[Source records]
-- Opening Marker --

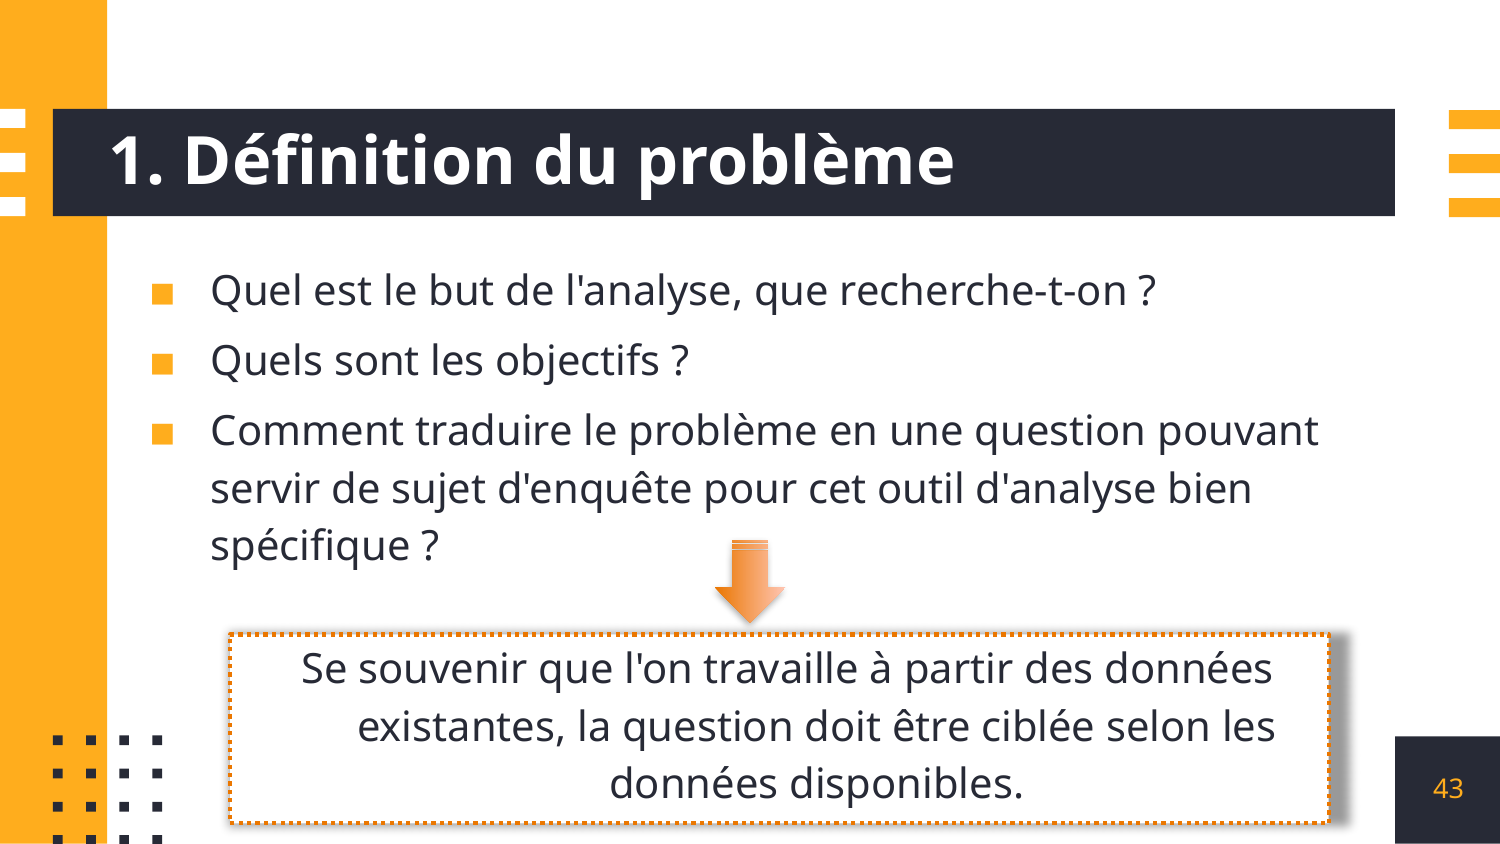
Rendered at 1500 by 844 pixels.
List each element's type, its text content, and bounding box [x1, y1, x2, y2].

list Quel est le but de l'analyse, que recherche-t-on ? Quels sont les objectifs ? Comment traduire le problème en une question pouvant servir de sujet d'enquête pour cet outil d'analyse bien spécifique ? [135, 256, 1400, 529]
text_box [732, 544, 768, 549]
text_box Se souvenir que l'on travaille à partir des données existantes, la question doit être ciblée selon les données disponibles. [228, 632, 1331, 825]
title 1. Définition du problème [108, 108, 1396, 217]
slide_number 43 [1395, 736, 1500, 844]
text_box [714, 550, 786, 623]
text_box [732, 539, 768, 543]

-- Closing Marker --

### DIRECTIONS FOR THIS TASK
The required output is the exact run of lines from the one with "List each element's" through the final line of the entries.

### RESULT OF THIS EXERCISE
List each element's type, its text content, and bounding box [x1, y1, x2, y2].

list Quel est le but de l'analyse, que recherche-t-on ? Quels sont les objectifs ? Comment traduire le problème en une question pouvant servir de sujet d'enquête pour cet outil d'analyse bien spécifique ? [135, 256, 1400, 529]
text_box [732, 544, 768, 549]
text_box Se souvenir que l'on travaille à partir des données existantes, la question doit être ciblée selon les données disponibles. [228, 632, 1331, 825]
title 1. Définition du problème [108, 108, 1396, 217]
slide_number 43 [1395, 736, 1500, 844]
text_box [714, 550, 786, 623]
text_box [732, 539, 768, 543]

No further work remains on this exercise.